Mary Hillary, Henry's widow, died just over a year later, aged 78. Matthew Higson, my ggg-grandfather, having only just survived a serious accident at the local Clough Head pit, married within a month of the old widow's death, and went on to have seven children (six girls and one boy). While the events of October 1847 were not Matthew's last brush with drink and the law (though none were again connected with such violence), he does seem to have had a lucky escape from a very tragic incident
Reading this story, which was reported in the Blackburn Standard and the Preston Chronicle (no inquest reports have survived, just the coroner's expenses record), it seems amazing that Matthew Higson's kick to the stomach had no part to play in the death of Henry Hillary, especially given the awful reaction the elderly victim had through the following night, and I found it hard to believe my ancestor's terrible conduct didn't have some part to play in this tragic tale.

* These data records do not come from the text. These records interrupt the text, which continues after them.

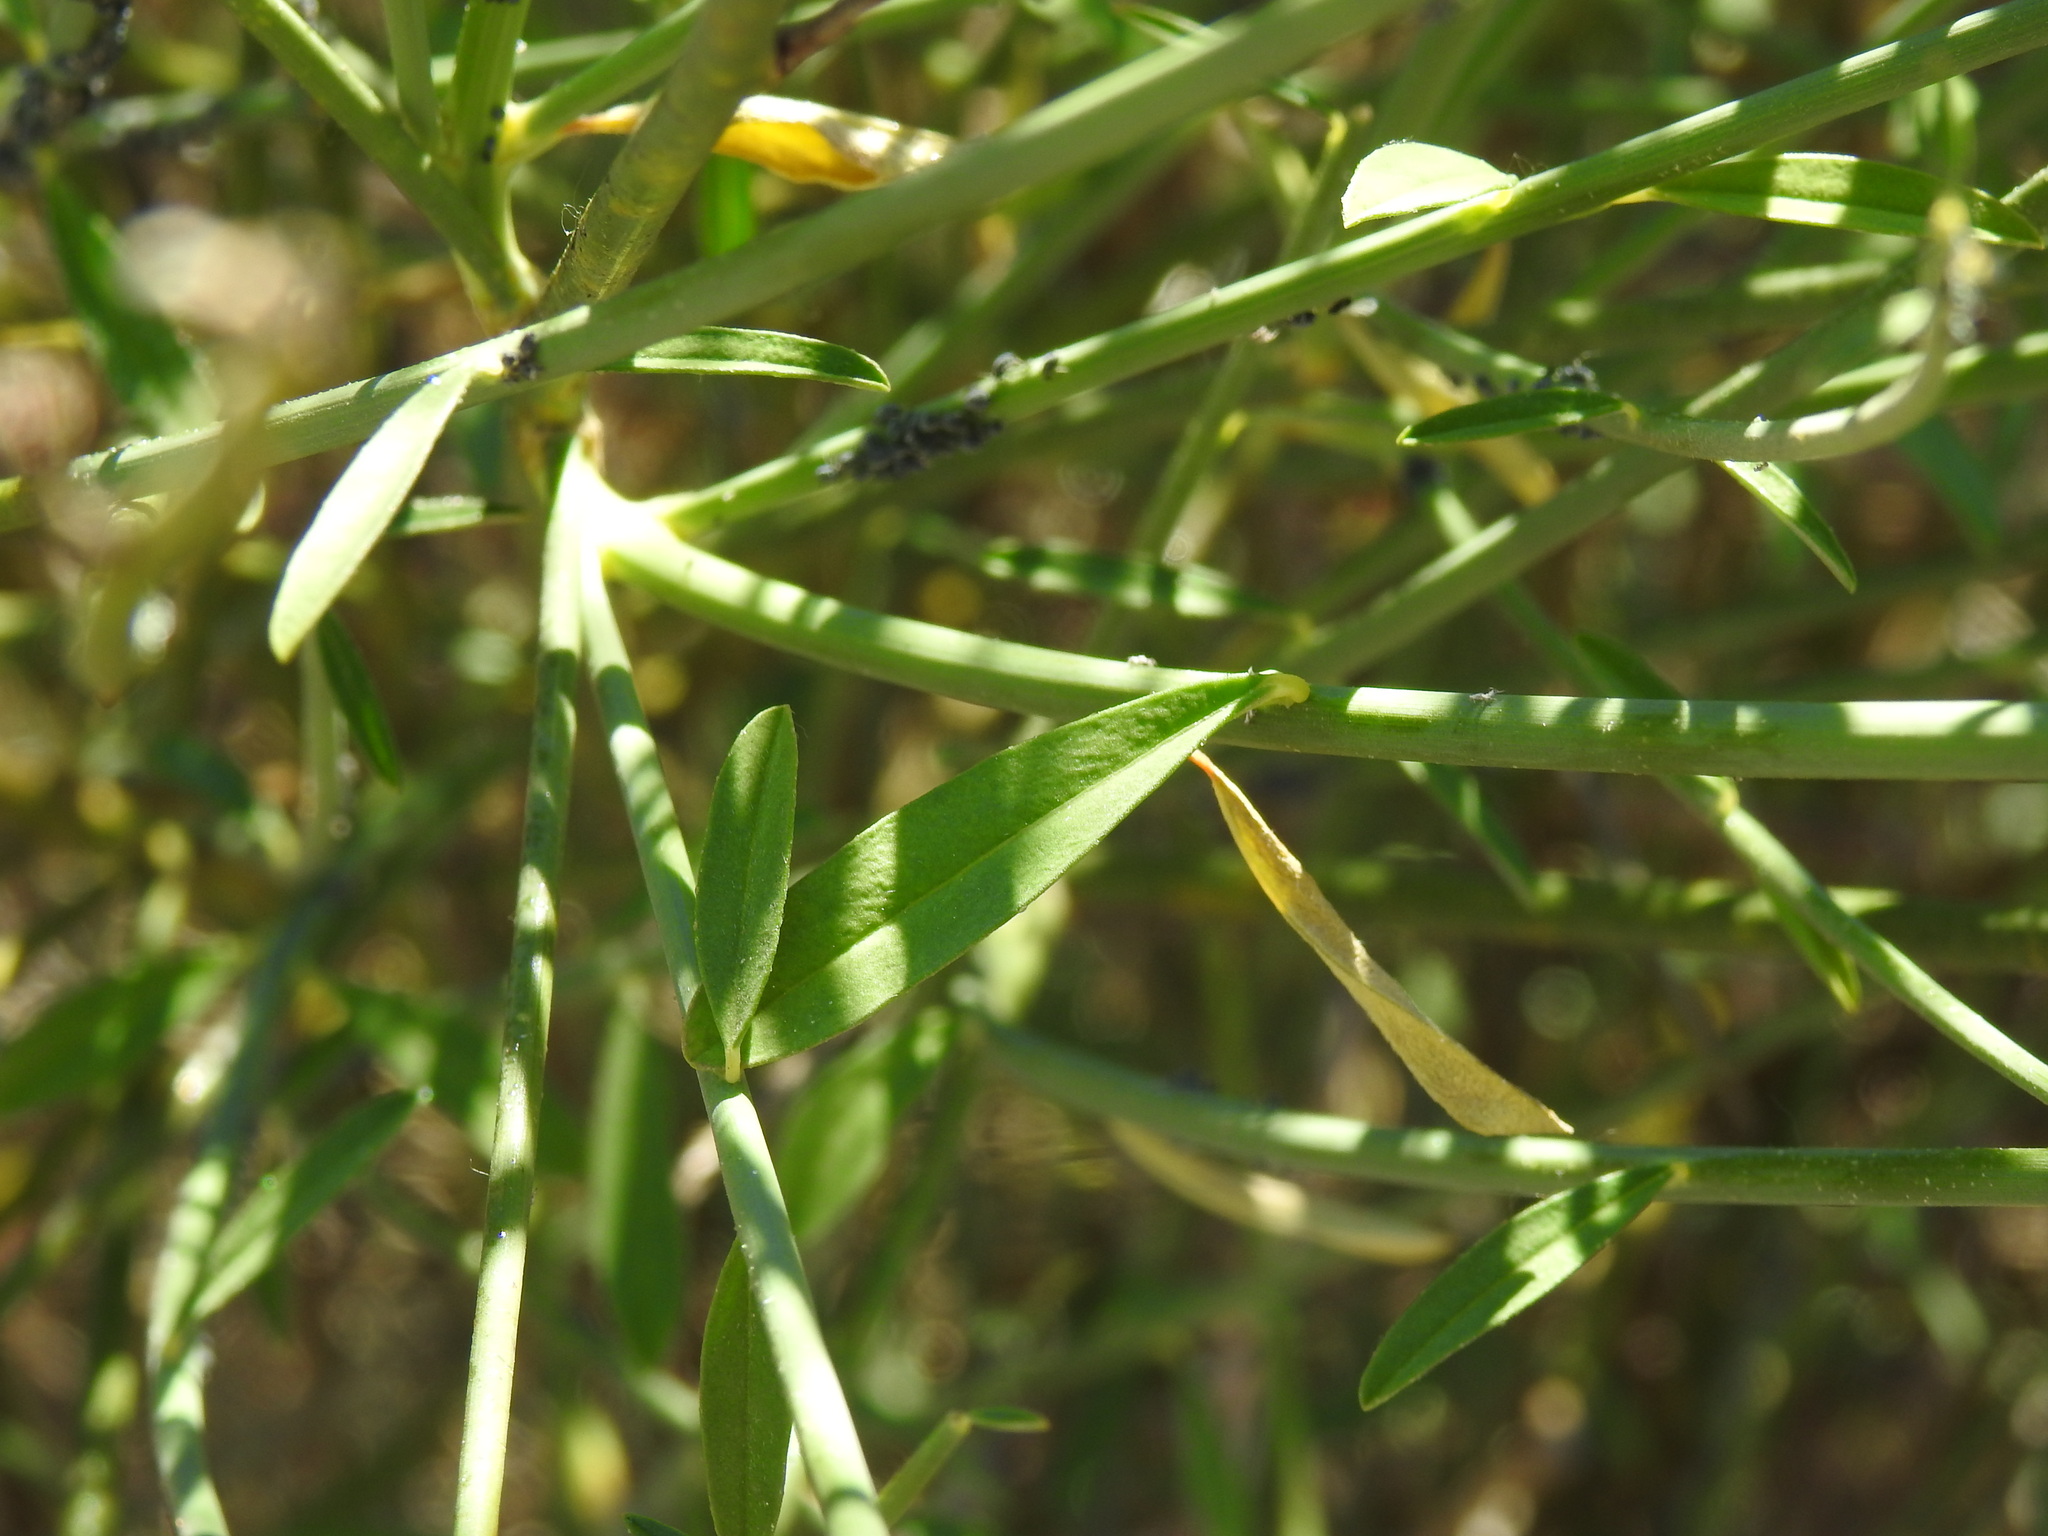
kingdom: Plantae
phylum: Tracheophyta
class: Magnoliopsida
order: Fabales
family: Fabaceae
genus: Spartium
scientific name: Spartium junceum
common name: Spanish broom
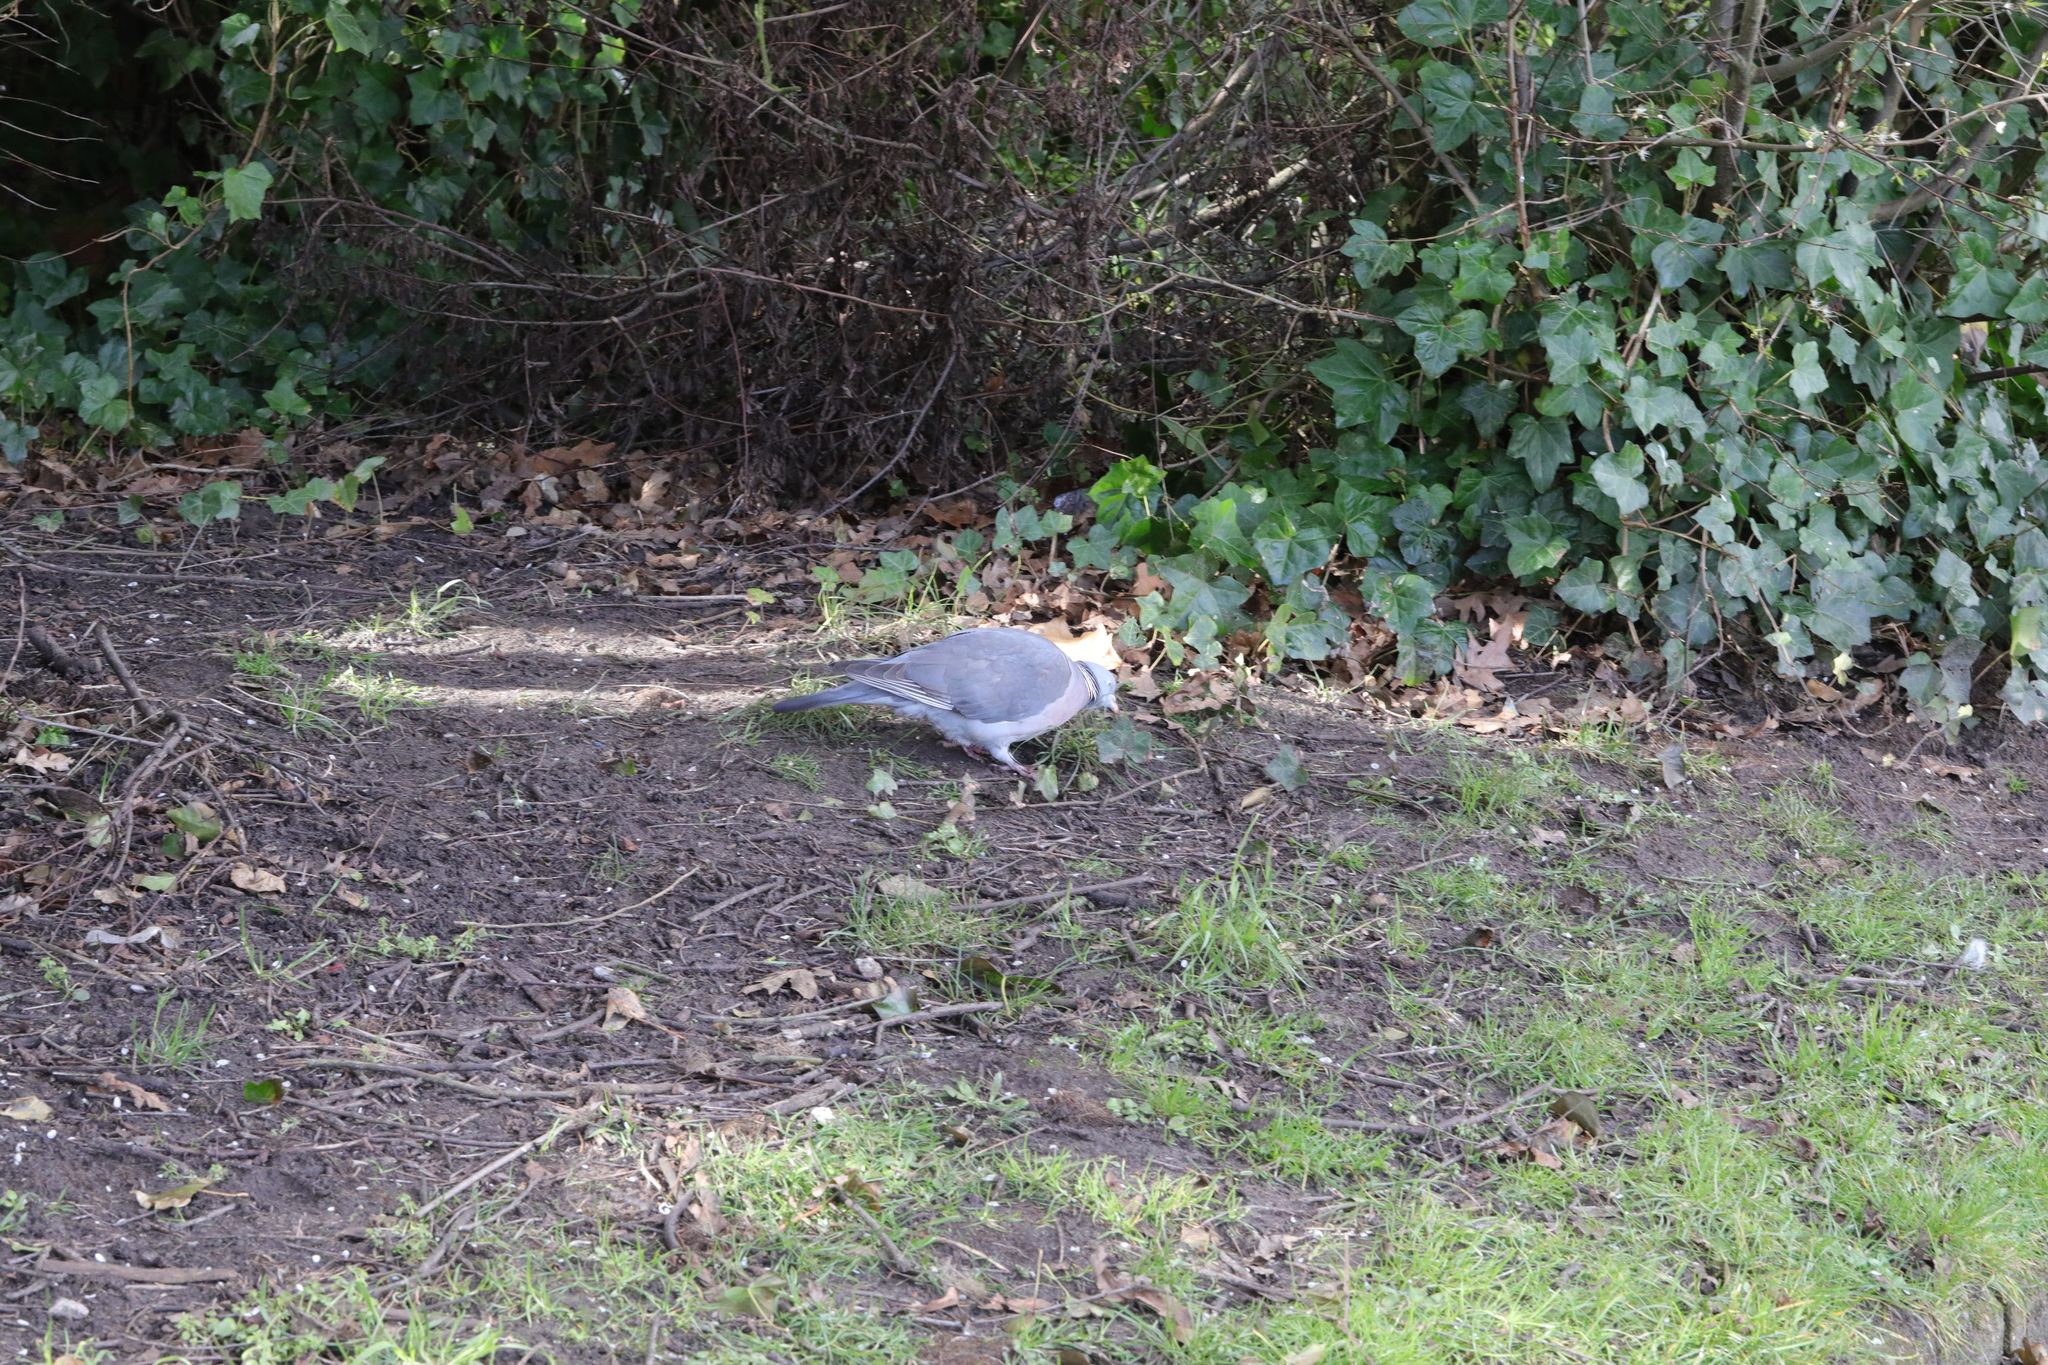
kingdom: Animalia
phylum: Chordata
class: Aves
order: Columbiformes
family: Columbidae
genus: Columba
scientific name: Columba palumbus
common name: Common wood pigeon
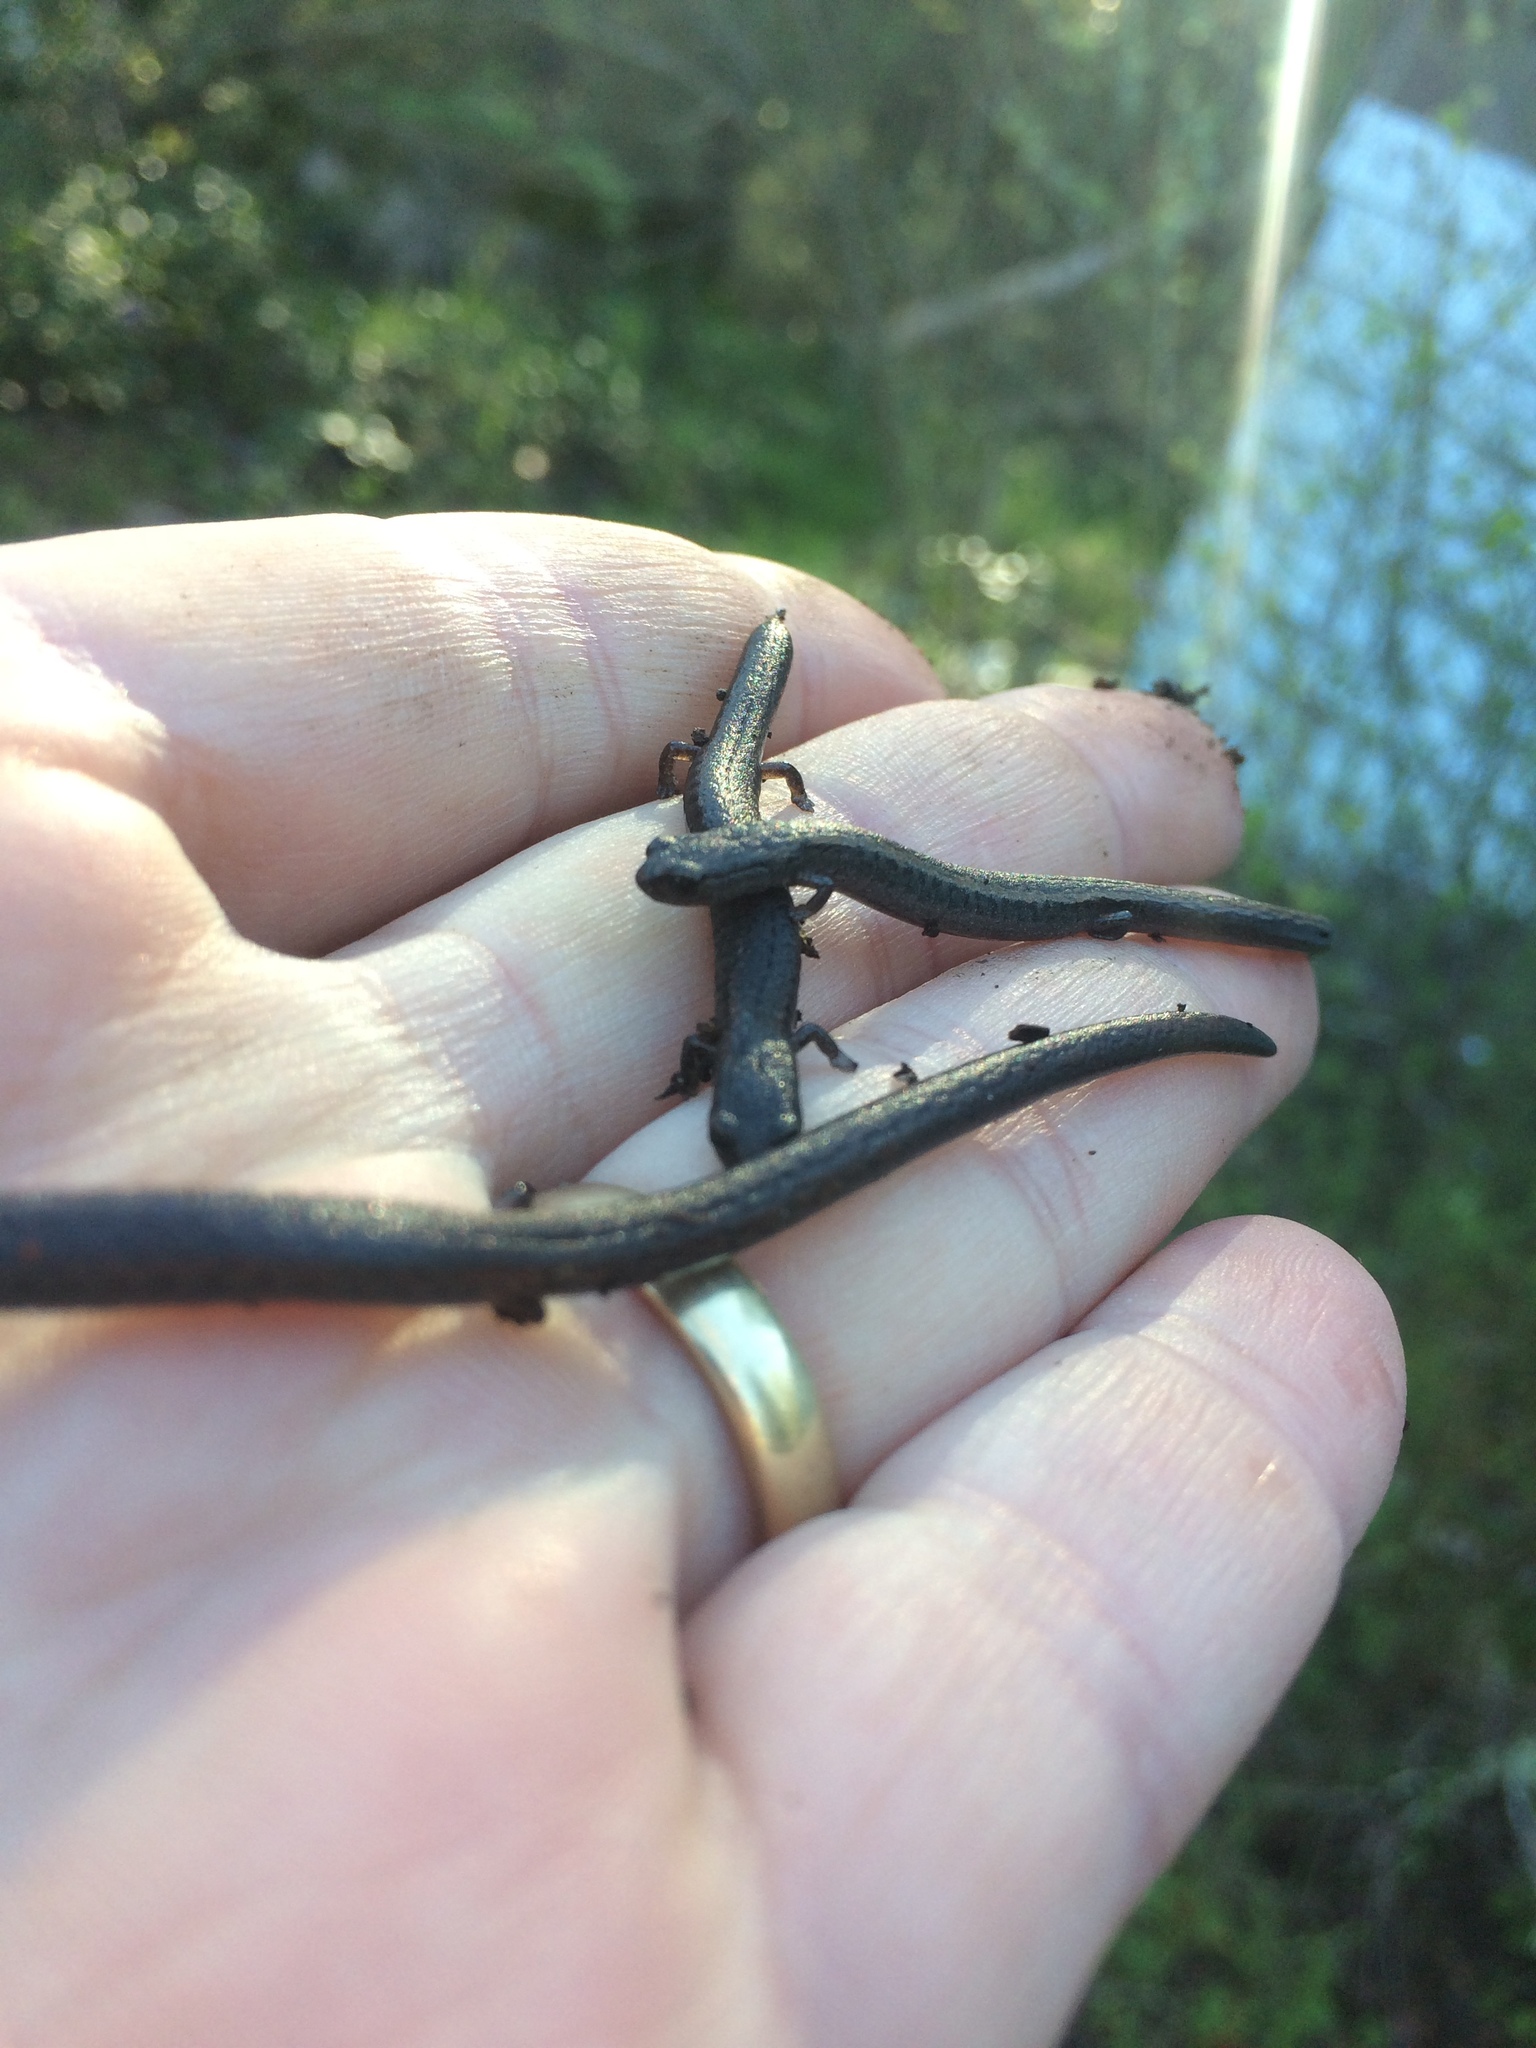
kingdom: Animalia
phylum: Chordata
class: Amphibia
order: Caudata
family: Plethodontidae
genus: Batrachoseps
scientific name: Batrachoseps attenuatus
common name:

It would be the obvious reaction to think that Matthew killed Henry Hillary that night and that a harsh custodial sentence should be the result, and no doubt those must have been the thoughts of many going into the inquest that day. That was my reaction when I first came across the story. But as I read the article more closely and researched the findings given by Dr Buck, I gradually changed my view. It was Buck who examined the deceased and noted the "mortification" of the intestine - in other words, it was in an advanced state of decay, the result of weeks-old impeded circulation at the site due to a previous injury.
While it does seem impossible to imagine the young collier's kick had no effect at all, without that old rupture the kick might have merely thrown Hillary back into his chair with no serious damage done. There can be no excuse for Matthew Higson's aggressive behaviour that Saturday night, and I have no doubt my ggg-grandfather did give Hillary his 'death blow'. Was Matthew horrified at what he'd done, or ambivalent? Had he caused the death of a friend or a stranger? Did he go for the doctor himself or did he run away? We'll never know what the argument was about or what their relationship was. But perhaps the bare facts of the case did prevent the wrong conclusion being jumped to, and some thin strand of justice - if it can be called that - was pulled from this terrible event.